The return to exercise after having your baby can be quite daunting. There’s a lot of conflicting advice out there! There’s also some misconception about being cleared for exercise at the 6-8 week GP check. Many women do absolutely nothing prior to this point, and then assume that after their check they’re good to go. This is not always the case, and I think it’s important for women to understand that you can begin restorative work long before your check-up, and going from 0-100 afterwards can do more harm than good. So where do you start?
My suggested return to exercise looks something like this:
Breath work => Pelvic floor => Walking => Mobilisations => Soft tissue work => Low impact strength work => Increased intensity and impact.
Prior to starting any formal exercise you need to take time to reconnect with your core. This essentially sets the foundation for more intense exercise later on. Gentle pelvic floor and breathing exercises* are a good place to start and can be done from early days post birth.
Walking is also excellent for mind and body; mum and baby. In the first few weeks, if you notice increased bleeding or heaviness in your pelvic floor following a walk, it’s usually a sign that you’ve overdone it, so take a couple of days rest and try a shorter route next time.
The value of mobility work* in the early postnatal period is sadly often overlooked. Taking a couple of minutes daily simply to release out those common aches and pains can make a huge difference to the quality of your movement, and enable you to resume exercise with less chance of injury.

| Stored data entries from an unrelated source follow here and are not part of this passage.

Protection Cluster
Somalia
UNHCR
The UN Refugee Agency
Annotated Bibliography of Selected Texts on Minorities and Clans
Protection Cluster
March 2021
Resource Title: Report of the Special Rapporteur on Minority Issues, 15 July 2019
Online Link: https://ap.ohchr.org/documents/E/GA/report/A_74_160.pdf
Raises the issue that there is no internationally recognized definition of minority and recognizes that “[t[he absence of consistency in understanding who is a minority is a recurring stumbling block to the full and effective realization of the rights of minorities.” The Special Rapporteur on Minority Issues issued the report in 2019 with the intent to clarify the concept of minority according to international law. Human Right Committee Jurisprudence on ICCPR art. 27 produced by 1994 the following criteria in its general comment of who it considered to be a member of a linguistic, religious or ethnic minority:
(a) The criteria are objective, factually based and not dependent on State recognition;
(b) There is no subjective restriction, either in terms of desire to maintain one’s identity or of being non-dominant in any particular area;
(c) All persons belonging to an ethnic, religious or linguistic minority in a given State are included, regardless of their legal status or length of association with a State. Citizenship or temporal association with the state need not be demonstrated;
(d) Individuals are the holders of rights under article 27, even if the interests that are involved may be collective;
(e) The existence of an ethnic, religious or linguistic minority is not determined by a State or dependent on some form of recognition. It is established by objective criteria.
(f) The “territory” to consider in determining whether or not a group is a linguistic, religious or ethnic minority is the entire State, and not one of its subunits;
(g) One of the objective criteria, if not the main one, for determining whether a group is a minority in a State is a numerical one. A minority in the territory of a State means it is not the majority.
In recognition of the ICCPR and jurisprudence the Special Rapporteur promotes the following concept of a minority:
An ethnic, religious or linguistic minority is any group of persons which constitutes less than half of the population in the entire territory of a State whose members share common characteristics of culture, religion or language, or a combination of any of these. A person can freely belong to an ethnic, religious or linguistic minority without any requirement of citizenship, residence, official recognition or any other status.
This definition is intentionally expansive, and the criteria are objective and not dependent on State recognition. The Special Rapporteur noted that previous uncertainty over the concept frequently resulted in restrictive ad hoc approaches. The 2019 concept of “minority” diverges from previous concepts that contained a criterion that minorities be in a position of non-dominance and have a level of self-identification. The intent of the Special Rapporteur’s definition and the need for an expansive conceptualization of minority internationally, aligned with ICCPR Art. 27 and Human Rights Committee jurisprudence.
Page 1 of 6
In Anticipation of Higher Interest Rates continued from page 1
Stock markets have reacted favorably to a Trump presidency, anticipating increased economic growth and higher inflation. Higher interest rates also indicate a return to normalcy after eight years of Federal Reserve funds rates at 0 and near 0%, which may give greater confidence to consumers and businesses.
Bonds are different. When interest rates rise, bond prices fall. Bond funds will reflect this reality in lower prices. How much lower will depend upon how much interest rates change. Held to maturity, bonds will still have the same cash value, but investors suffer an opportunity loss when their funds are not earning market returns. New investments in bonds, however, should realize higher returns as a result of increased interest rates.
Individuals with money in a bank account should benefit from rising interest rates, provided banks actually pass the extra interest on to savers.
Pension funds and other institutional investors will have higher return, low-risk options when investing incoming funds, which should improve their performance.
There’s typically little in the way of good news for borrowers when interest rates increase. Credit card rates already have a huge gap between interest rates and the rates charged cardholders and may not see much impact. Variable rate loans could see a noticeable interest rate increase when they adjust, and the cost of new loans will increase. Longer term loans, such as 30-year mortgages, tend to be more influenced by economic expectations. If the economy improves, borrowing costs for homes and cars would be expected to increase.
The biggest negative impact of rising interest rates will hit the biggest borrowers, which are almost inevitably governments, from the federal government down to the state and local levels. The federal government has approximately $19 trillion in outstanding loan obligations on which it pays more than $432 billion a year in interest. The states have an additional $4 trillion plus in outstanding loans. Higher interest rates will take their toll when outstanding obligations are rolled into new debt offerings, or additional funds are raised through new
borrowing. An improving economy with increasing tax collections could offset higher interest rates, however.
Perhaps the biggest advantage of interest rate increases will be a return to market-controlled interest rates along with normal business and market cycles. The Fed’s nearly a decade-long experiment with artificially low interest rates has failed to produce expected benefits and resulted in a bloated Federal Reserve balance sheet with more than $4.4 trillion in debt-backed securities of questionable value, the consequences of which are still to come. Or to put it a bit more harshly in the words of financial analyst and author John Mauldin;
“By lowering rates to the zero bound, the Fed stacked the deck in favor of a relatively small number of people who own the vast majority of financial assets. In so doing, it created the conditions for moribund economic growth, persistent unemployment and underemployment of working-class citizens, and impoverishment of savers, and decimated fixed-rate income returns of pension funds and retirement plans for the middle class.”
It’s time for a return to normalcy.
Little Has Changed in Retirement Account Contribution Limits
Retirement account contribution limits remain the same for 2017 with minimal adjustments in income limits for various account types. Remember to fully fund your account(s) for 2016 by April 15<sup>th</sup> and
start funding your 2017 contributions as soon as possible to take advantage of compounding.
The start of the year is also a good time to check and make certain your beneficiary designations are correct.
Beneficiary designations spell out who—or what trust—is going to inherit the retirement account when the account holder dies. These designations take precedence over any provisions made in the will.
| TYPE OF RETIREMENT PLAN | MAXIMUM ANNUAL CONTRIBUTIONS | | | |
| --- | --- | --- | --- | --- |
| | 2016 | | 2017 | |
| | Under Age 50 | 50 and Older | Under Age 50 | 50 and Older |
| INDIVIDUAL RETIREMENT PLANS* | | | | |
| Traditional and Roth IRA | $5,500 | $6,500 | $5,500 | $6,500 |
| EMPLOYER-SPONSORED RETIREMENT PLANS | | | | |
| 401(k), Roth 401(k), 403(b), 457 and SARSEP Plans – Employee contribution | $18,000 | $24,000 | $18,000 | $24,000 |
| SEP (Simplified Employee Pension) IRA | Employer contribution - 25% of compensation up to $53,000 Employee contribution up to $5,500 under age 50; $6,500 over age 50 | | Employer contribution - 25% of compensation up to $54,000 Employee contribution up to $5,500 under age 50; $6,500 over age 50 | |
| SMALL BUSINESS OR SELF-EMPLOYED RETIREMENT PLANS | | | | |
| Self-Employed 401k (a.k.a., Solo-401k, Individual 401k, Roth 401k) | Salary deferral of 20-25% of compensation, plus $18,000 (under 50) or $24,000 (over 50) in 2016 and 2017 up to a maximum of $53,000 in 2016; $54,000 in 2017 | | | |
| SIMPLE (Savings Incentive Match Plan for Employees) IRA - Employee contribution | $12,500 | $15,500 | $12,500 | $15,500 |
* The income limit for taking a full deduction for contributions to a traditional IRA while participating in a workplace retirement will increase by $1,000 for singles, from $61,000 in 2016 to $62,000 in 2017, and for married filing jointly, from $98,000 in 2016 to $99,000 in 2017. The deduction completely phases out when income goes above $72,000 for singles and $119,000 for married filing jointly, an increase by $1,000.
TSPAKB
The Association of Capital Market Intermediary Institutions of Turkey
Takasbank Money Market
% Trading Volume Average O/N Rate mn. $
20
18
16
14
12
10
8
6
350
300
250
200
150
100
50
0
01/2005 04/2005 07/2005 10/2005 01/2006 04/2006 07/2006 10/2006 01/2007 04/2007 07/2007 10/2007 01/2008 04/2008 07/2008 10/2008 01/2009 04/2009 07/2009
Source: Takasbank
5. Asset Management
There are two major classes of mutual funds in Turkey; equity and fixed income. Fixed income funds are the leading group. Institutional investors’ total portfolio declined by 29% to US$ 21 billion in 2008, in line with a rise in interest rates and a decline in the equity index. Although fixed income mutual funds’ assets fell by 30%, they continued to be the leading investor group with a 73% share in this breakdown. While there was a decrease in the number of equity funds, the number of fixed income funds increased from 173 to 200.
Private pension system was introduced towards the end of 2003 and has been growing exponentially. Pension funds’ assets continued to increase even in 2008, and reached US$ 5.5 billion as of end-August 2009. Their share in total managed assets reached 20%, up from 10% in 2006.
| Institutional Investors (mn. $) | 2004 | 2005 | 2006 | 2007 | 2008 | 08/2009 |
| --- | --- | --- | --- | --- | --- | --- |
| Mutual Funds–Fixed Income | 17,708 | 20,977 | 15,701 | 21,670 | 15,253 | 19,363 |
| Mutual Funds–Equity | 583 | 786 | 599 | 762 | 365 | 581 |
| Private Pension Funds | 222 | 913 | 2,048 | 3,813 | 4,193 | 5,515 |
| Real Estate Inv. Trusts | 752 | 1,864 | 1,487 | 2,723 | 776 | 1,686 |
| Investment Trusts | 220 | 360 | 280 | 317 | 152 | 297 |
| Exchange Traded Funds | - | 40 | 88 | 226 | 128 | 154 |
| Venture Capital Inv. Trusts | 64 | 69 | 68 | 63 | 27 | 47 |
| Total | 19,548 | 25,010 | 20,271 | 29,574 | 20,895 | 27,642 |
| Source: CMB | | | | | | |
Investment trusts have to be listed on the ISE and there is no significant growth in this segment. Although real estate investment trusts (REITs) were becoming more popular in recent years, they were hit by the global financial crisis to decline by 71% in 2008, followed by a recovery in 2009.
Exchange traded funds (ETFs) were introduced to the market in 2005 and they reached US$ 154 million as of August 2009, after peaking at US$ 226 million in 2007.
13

In addition to gentle stretches, proper attention to soft tissue is a must. There are things you can do at home like foam rolling, but if you’re able to get away for an hour, treat yourself to a postnatal massage to work on those problem areas. Any time after your GP check – no matter how postnatal you are – I’d highly recommend booking a Mummy MOT with a women’s health physio. Dr Kathryn Levy at Cambridge Health Clinic can assess your tummy, pelvis and pelvic floor and advise on any areas that need particular focus.
Once all the basics have been addressed, you can start on some resistance work, with a focus on strengthening the muscles that are often weaker post-pregnancy: Namely the muscles in the posterior chain, especially glutes and upper back. Bodyweight exercises are the best place to start, and then you can add in resistance with a band and progress to weights. I always place a lot of emphasis on glutes (bum muscles) as they play an important role in stabilising the pelvis. A strong bum means less back pain! Think bridges, squats, deadlifts, and lots of single leg work. These moves form a big part of my postnatal Tummy Time class.
In most cases I advise against anything high impact (running, jumping etc) or ab exercises (such as crunches, sit-ups, planks) during the first several months, as these activities can put a lot of extra pressure on the pelvic floor and can cause or worsen a diastasis (separation of the abdominal muscles). But once the ground work has been laid, you can start to return to your former workouts. When recommencing anything more strenuous e.g. running, plyometric work, heavy lifting, it’s vital that you start small and then see how your body feels during and after. If there is no pain, nor worsening of symptoms (such as leaking) then you can continue to increase your intensity gradually. It can be frustrating taking things slowly at first, but it pays off in the long run. And of course every body is different.
*Refer to the Healthy Happy Mummies playlist on my YouTube channel (Lovefittraining) for videos on breathing, pelvic floor, and mobility.